En uno de los fragmentos de los Diarios de Iñaki Uriarte se recoge
como Solana, el que fuera presidente de la OTAN, dice echar de menos una
tertulia regular con amigos. Uriarte, que con toda seguridad es mejor
conversador que Solana, se suma a esa añoranza por las conversaciones sin
prisa. Podría añadir un más uno, porque me ocurre exactamente lo mismo. Vivimos
un momento en el que de todo se ha multiplicado por cincuenta y tres. No solo
las preocupaciones, sino también la necesidad de que todo sea fácil y rápido.
Se ha relegado la quietud y la reflexión, las ganas de hablar y sobre todo de
escuchar, al rincón de las causas perdidas. Echo de menos muchas cosas y sobrellevo como puedo la nostalgia por una
época en el que creí disponer un tiempo infinito, un tiempo que
administraríamos, yo y quien me diera la gana, a nuestro antojo, como buenos
diletantes. Pero no.
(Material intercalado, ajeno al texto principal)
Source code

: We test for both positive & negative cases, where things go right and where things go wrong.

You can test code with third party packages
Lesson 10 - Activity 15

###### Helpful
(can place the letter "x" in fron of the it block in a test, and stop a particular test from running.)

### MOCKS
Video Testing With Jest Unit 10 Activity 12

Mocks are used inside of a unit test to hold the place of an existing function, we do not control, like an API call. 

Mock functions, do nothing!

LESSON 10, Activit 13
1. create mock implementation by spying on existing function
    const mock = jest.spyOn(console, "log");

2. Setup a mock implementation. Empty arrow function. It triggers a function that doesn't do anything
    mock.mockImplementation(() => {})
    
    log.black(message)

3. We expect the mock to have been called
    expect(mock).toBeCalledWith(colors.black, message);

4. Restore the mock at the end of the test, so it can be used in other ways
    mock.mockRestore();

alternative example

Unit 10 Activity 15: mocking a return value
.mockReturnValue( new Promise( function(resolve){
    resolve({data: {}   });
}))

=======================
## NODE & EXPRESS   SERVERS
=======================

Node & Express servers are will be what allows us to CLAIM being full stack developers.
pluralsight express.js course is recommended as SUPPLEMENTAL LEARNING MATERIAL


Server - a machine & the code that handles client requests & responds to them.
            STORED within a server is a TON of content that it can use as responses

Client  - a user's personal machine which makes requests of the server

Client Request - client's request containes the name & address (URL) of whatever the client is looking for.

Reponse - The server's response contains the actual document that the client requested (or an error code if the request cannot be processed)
Por eso no sé si me siento como Solana, o como Uriarte, o
simplemente me siento como yo misma, con la complejidad de saber que el tiempo
me escupe los minutos y me arranca los años, mientras espero que todo se
ralentice y que me dé tiempo, no solo a echar de menos las tertulias, sino a
emborracharme de todas ellas, antes de que alguien toque el silbato y anuncie
el final del partido. Y, para entonces, ojalá un tiempo de descuento, una
suerte de prórroga alegre, durante la cual poder arrojar al regazo de otro una langosta enorme en homenaje a Annie Hall y a nosotros
mismos y poder tomarse un café, a o una copa de vino tinto, al socaire de un
futuro al que se le pueda sacar la lengua.